Gonzaga (3-1) climbs from No. 23 to No. 22
The Gonzaga Bulldogs took the No. 3 Stanford Cardinal to overtime before losing 76-70, but they have blown away the rest of their competition this season. Last week, the Cardinal won their sole contest by a score of 84-44 against Eastern Washington. Junior guard Jill Townsend is the team’s leading scorer. She scored a season-high 18 points in the Stanford game and nine points against Eastern Washington while also hauling in nine rebounds. The Bulldogs advanced to the second round of the NCAA Tournament last year when Townsend was the second-leading scorer behind Zykera Rice (15 points per game).
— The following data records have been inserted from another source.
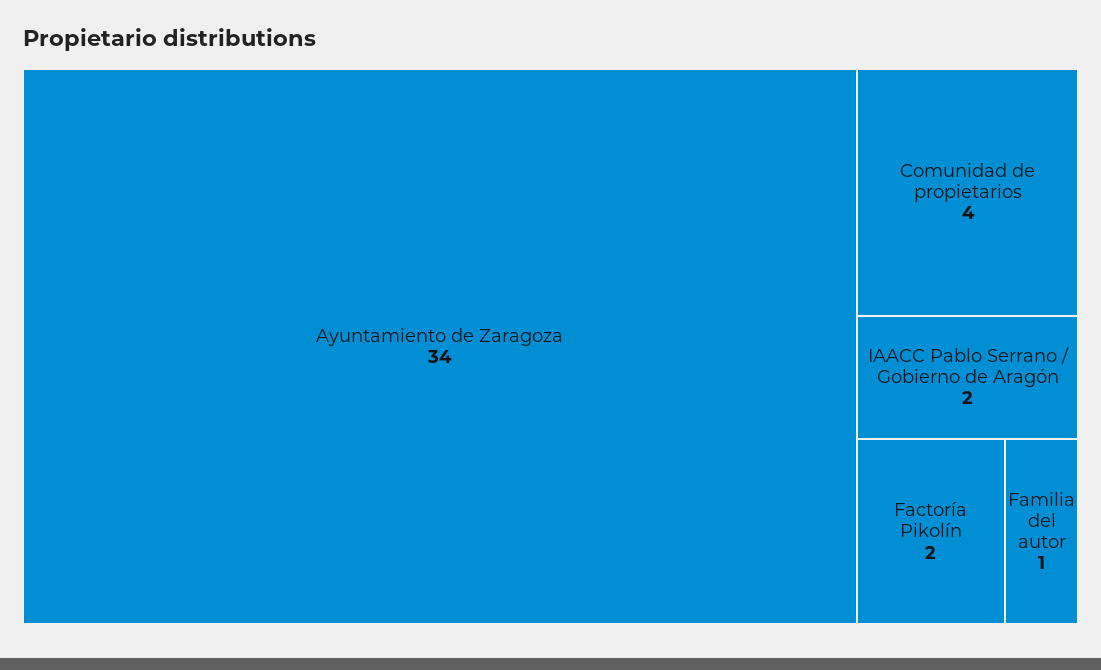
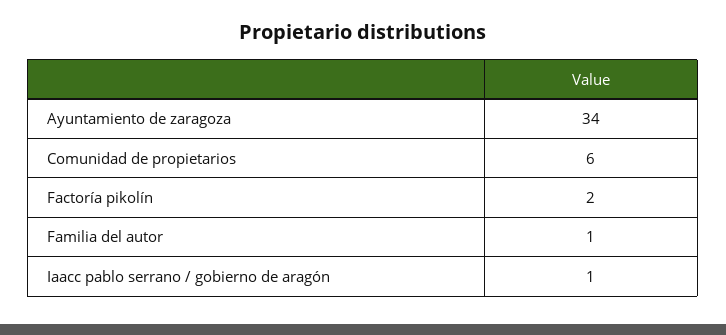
  {
    "Ayuntamiento de Zaragoza": 34,
-   "Comunidad de propietarios": 4,
+   "Comunidad de propietarios": 6,
-   "IAACC Pablo Serrano / Gobierno de Aragón": 2,
+   "IAACC Pablo Serrano / Gobierno de Aragón": 1,
    "Factoría Pikolín": 2,
    "Familia del autor": 1
  }

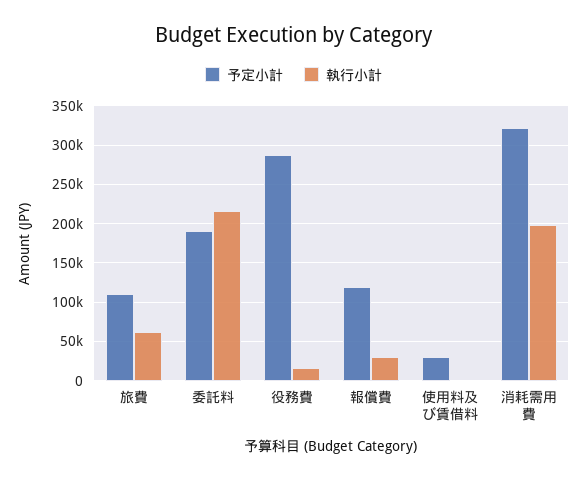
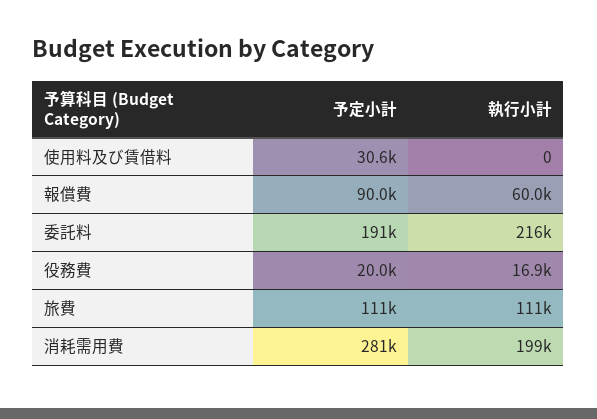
  {
    "予定小計": {
      "旅費": 111000,
      "委託料": 191000,
-     "役務費": 290000,
+     "役務費": 20000,
-     "報償費": 120000,
+     "報償費": 90000,
      "使用料及び賃借料": 30600,
-     "消耗需用費": 320000
+     "消耗需用費": 281000
    },
    "執行小計": {
-     "旅費": 60000,
+     "旅費": 111000,
      "委託料": 216000,
      "役務費": 16900,
-     "報償費": 30000,
+     "報償費": 60000,
      "使用料及び賃借料": 0,
      "消耗需用費": 199000
    }
  }

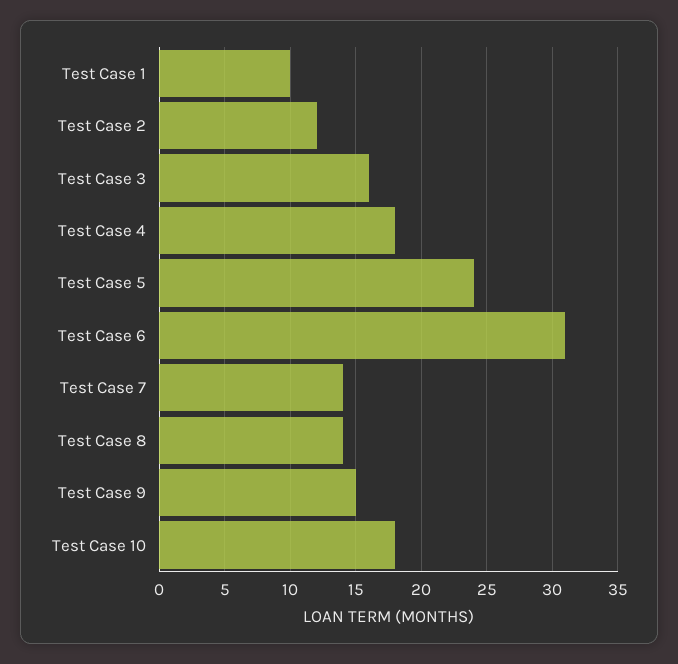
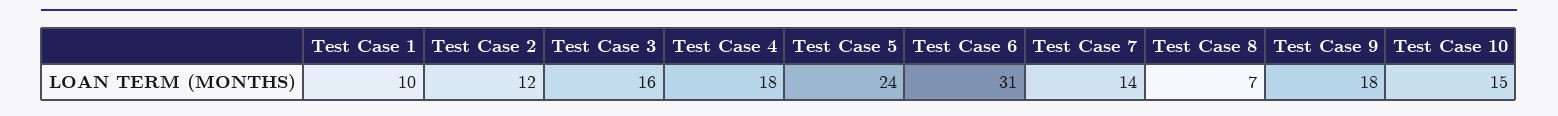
  {
    "Test Case 1": 10,
    "Test Case 2": 12,
    "Test Case 3": 16,
    "Test Case 4": 18,
    "Test Case 5": 24,
    "Test Case 6": 31,
    "Test Case 7": 14,
-   "Test Case 8": 14,
+   "Test Case 8": 7,
-   "Test Case 9": 15,
+   "Test Case 9": 18,
-   "Test Case 10": 18
+   "Test Case 10": 15
  }

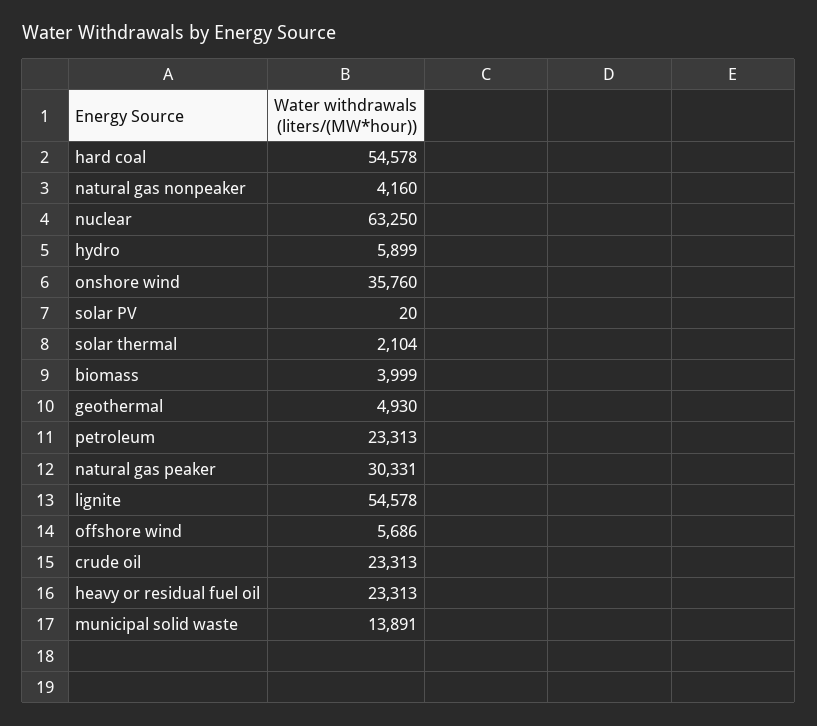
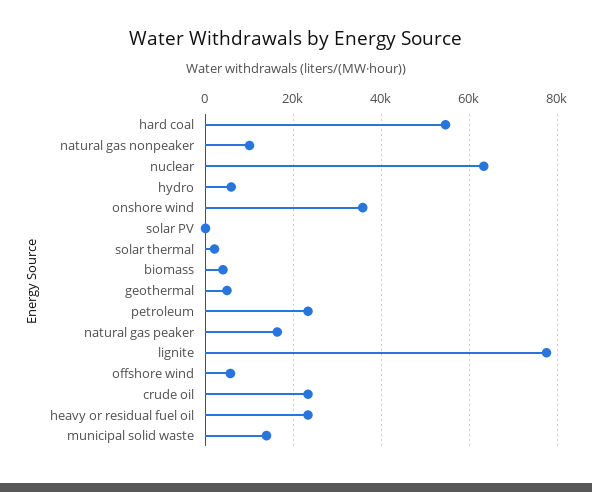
  {
    "hard coal": 54578,
-   "natural gas nonpeaker": 4160,
+   "natural gas nonpeaker": 10000,
    "nuclear": 63250,
    "hydro": 5899,
    "onshore wind": 35760,
    "solar PV": 20,
    "solar thermal": 2104,
    "biomass": 3999,
    "geothermal": 4930,
    "petroleum": 23313,
-   "natural gas peaker": 30331,
+   "natural gas peaker": 16000,
-   "lignite": 54578,
+   "lignite": 78000,
    "offshore wind": 5686,
    "crude oil": 23313,
    "heavy or residual fuel oil": 23313,
    "municipal solid waste": 13891
  }

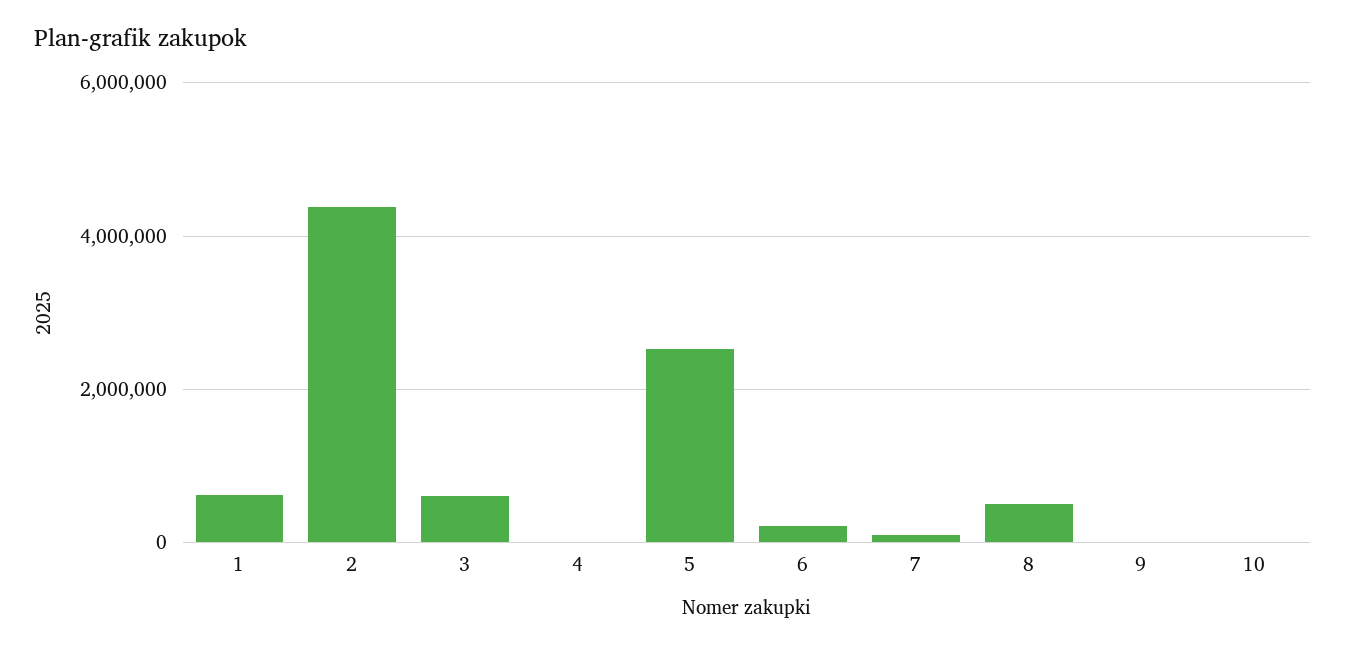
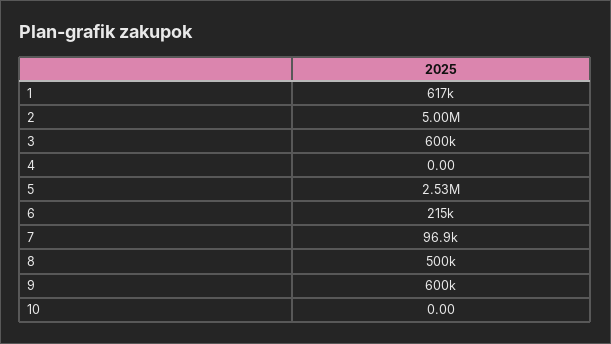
  {
    "1": 617000,
-   "2": 4400000,
+   "2": 5000000,
    "3": 600000,
    "4": 0,
    "5": 2530000,
    "6": 215000,
    "7": 96900,
    "8": 500000,
-   "9": 0,
+   "9": 600000,
    "10": 0
  }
Without Rice, the team started the season unranked, but with 32 votes.
Notably in downward slide
Arkansas (5-1) slides from No. 20 to No. 25
On Sunday, the Arkansas Razorbacks lost to a California Golden Bears team that started the season 0-2 and did not live up to expectations last year, despite having one of the best players in the program’s history: Kristine Anigwe, who is now in the WNBA. As a result, Arkansas fell all the way to No. 25, while Cal received a pair of votes. The Golden Bears did put up a fight against UConn, though, losing by just nine — suggesting that Arkansas shouldn’t be too embarrassed about this loss. After all, the Razorbacks’ starting five has been a scoring machine, with four players averaging double figures scoring. That group is led by Chelsea Dungee (18.6 points per game). Arkansas is currently seventh in the nation in scoring, with 89.7 points per game. But on Sunday they got out-rebounded 49-32 and lost the bench-scoring battle 25-6.
Miami (4-1) slides from No. 16 to No. 19
The Maggie Dixon Classic did not treat the Miami Hurricanes well. They barely beat North Carolina A&T and then lost to DePaul in what seemed like an even matchup going in. A win in that game would have been a great resume-booster, and it’s always tough to lose a key matchup like that early in the season. But the Hurricanes can’t dwell on the loss. They have an even bigger task ahead: No. 7 Oregon State, on Friday. The Hurricanes will also face No. 17 Indiana on Dec. 14, so they do have other opportunities to strengthen their standing.
Battle for No. 1
No. 1 Oregon (4-0)
The No. 1 Oregon Ducks defeated the WNBA-star-studded U.S. Olympic team on Nov. 9 and picked up their first win against a ranked college team when they defeated then-No. 17 Syracuse 81-64 on Sunday.
No. 2 Baylor (5-0)
The No. 2 Baylor Lady Bears don’t know when Lauren Cox will return from her foot injury, but they haven’t lost a step without her, beating a ranked South Florida team 58-46 on Nov. 19. In that game, Queen Egbo and NaLyssa Smith stepped up with 28 points and 15 rebounds combined.
No. 3 Stanford (5-0)
The Gonzaga game was probably a little alarming for fans of the Cardinal. Gonzaga is a good team, but it seems that Baylor, if the Lady Bears get Lauren Cox back in action, may be a step ahead of Stanford.